Let the Children Speak up!

Git-Repository: Template Solution Solution-Diff (Solution is posted at 18:00 CET)
Workload: 155 lines of code
Important System-Calls: sendmsg(2), cmsg(3), unix(7)

As you can imagine, ELFs have a very high opinion of children and their experiences. However, since children are often not yet big enough to reach the tools on the upper shelves, an adult ELF has to fetch the tool from the shelf and then pass them on to the little ones. Unfortunately, little ELFs are so small that even the adult's arm length is often not sufficient and external help is needed to hand over the tool. Only in this way can the little ELFs benefit from the use of the tool. Today, we want to explore this tool mediation and experiment how Linux helps us here.

Sending File Descriptors

On the very first day of this Advent, we have taken a look at struct file, the file descriptor table, and discussed that in modern times, we have to think of file descriptors more like "capabilities", rather than only an open files. In the previous days, we have encountered this notion of "more than a file" with different tasks (e.g., inotify, epoll, or iouring). There, we have come to the point that we have to see a file descriptor like a pointer to some object in the kernel space. We say 8, but we mean the created io_uring object within the kernel space.

Until now, the creator of these objects and their users were always the same process. We created the object, and also we use it. For our ELF scenario, the tool the ELF picked up from the shelf is the file descriptor that we want to hand to the little ELF, which is, for example, our child process. We want to pass a file descriptor to a child process!

Our very first, naïve idea to just transmit the file descriptor number, of course does not work. The child process has a different file descriptor table (see clone(2)), so it would get a different struct file when indexing into its own FD table with our index. After all, this way we only transmit an integer. Therefore, there has to be an explicit mechanism.

UNIX Domain Sockets

In modern Linux there is the possibility to "steal"/grab a file descriptor from a process with pidfd_getfd(2). The only problem is, that this method requires the receiver to have elevated rights (PTRACE_MODE_ATTACH_REALCREDS) over the "sender" process, which does not fit our intended use case. Therefore, we will explore the traditional UNIX way with UNIX domain sockets today, which we already have encountered in the Postbox exercise.

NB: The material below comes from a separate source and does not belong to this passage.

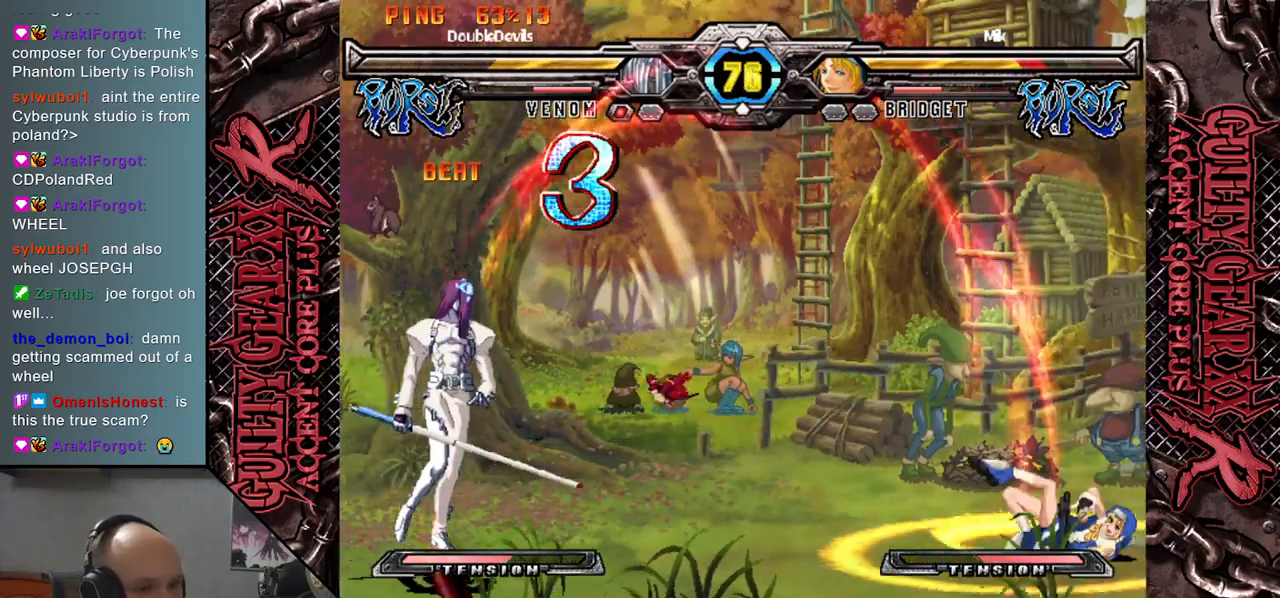
{"buttons": [], "left_stick": "right", "events": [[100, "left_stick", "center"], [167, "left_stick", "right"]]}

With UNIX domain sockets two processes can connect to each other and establish a bi-directional channel between them. Just like a TCP connection, but only between local processes! The OS is usually not interested in the data that the sender transmits to the receiver, the socket is just a byte-oriented connection between two processes. For our scenario the OS has to do something as we want to manipulate the file descriptor table of the receiver and insert a new file descriptor.

As sending the FD in-band with data would break with the byte-stream abstraction, UNIX goes a different route and invented the idea of out-of-band control messages that are attached to the in-band data. When we think of the data we send like of a letter - then the control message is a short notice of auxiliary data that we write onto the envelope.

More concretely, you will implement these functions:

void sendfd(int sockfd, void *buf, size_t buflen, int fd)
int recvfd(int sock_fd, char *buf, size_t buflen, int *fd)

On the sender side sendfd sends a message (buf, buflen) into the connected UNIX socket sockfd and attaches the file descriptor to the message as an SCM_RIGHTS control message. On the receiver side, recvfd reads the in-band message into buf and extracts the file descriptor from the auxiliary data and writes it to *fd.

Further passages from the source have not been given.